(Stored items from a collection)
#####

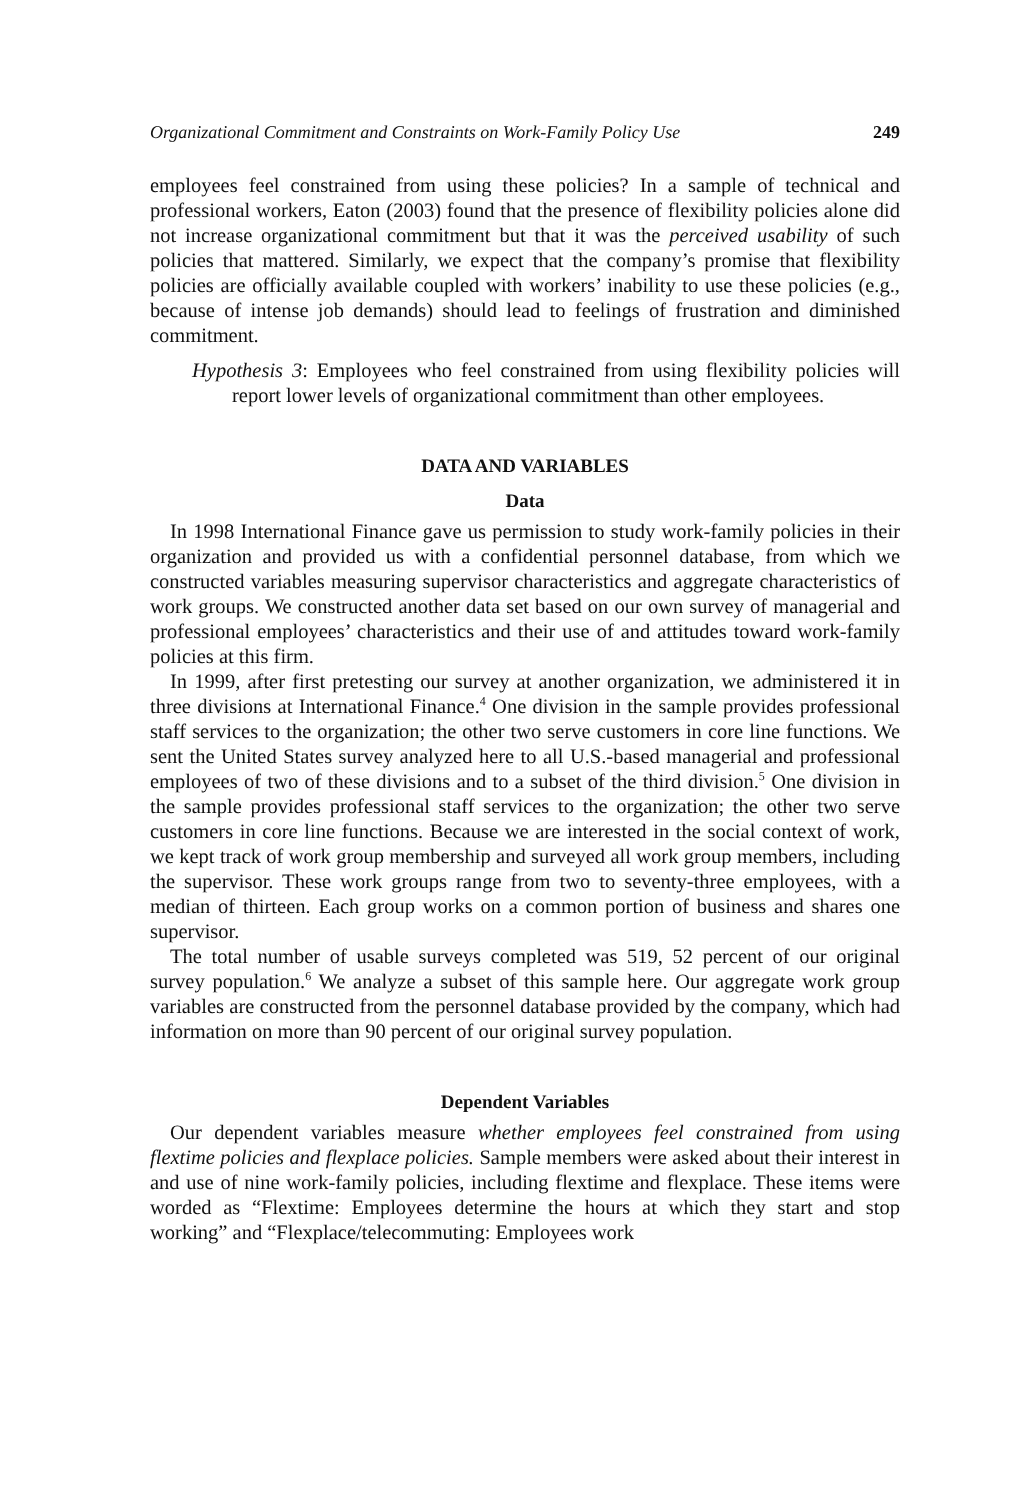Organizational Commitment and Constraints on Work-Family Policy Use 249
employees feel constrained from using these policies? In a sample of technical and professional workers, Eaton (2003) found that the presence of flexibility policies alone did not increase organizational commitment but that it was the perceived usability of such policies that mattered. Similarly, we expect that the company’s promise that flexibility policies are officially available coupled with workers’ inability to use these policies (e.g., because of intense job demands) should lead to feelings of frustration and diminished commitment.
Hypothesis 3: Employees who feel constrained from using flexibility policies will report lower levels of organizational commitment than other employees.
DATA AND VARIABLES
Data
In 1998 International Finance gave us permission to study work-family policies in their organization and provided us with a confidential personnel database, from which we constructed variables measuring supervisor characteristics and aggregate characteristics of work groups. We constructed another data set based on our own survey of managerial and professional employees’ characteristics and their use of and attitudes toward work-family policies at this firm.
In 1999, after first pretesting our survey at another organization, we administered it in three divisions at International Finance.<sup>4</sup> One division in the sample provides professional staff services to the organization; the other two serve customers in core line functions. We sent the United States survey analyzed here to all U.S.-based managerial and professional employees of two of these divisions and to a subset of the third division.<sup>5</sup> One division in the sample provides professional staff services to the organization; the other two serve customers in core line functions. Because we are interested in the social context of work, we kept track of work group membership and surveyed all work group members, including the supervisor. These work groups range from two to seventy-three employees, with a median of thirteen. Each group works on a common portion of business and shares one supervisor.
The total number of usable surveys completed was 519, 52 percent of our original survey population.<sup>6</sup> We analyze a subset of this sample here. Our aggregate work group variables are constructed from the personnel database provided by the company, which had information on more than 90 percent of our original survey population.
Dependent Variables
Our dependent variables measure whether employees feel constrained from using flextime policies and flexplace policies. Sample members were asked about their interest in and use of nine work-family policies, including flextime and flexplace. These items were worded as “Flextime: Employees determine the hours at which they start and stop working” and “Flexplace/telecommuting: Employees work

#####

- [Problem description]: Where an entry holds a picture, leave the picture out and output the rest exactly.

- [Result of this exercise]:
Organizational Commitment and Constraints on Work-Family Policy Use 249
employees feel constrained from using these policies? In a sample of technical and professional workers, Eaton (2003) found that the presence of flexibility policies alone did not increase organizational commitment but that it was the perceived usability of such policies that mattered. Similarly, we expect that the company’s promise that flexibility policies are officially available coupled with workers’ inability to use these policies (e.g., because of intense job demands) should lead to feelings of frustration and diminished commitment.
Hypothesis 3: Employees who feel constrained from using flexibility policies will report lower levels of organizational commitment than other employees.
DATA AND VARIABLES
Data
In 1998 International Finance gave us permission to study work-family policies in their organization and provided us with a confidential personnel database, from which we constructed variables measuring supervisor characteristics and aggregate characteristics of work groups. We constructed another data set based on our own survey of managerial and professional employees’ characteristics and their use of and attitudes toward work-family policies at this firm.
In 1999, after first pretesting our survey at another organization, we administered it in three divisions at International Finance.<sup>4</sup> One division in the sample provides professional staff services to the organization; the other two serve customers in core line functions. We sent the United States survey analyzed here to all U.S.-based managerial and professional employees of two of these divisions and to a subset of the third division.<sup>5</sup> One division in the sample provides professional staff services to the organization; the other two serve customers in core line functions. Because we are interested in the social context of work, we kept track of work group membership and surveyed all work group members, including the supervisor. These work groups range from two to seventy-three employees, with a median of thirteen. Each group works on a common portion of business and shares one supervisor.
The total number of usable surveys completed was 519, 52 percent of our original survey population.<sup>6</sup> We analyze a subset of this sample here. Our aggregate work group variables are constructed from the personnel database provided by the company, which had information on more than 90 percent of our original survey population.
Dependent Variables
Our dependent variables measure whether employees feel constrained from using flextime policies and flexplace policies. Sample members were asked about their interest in and use of nine work-family policies, including flextime and flexplace. These items were worded as “Flextime: Employees determine the hours at which they start and stop working” and “Flexplace/telecommuting: Employees work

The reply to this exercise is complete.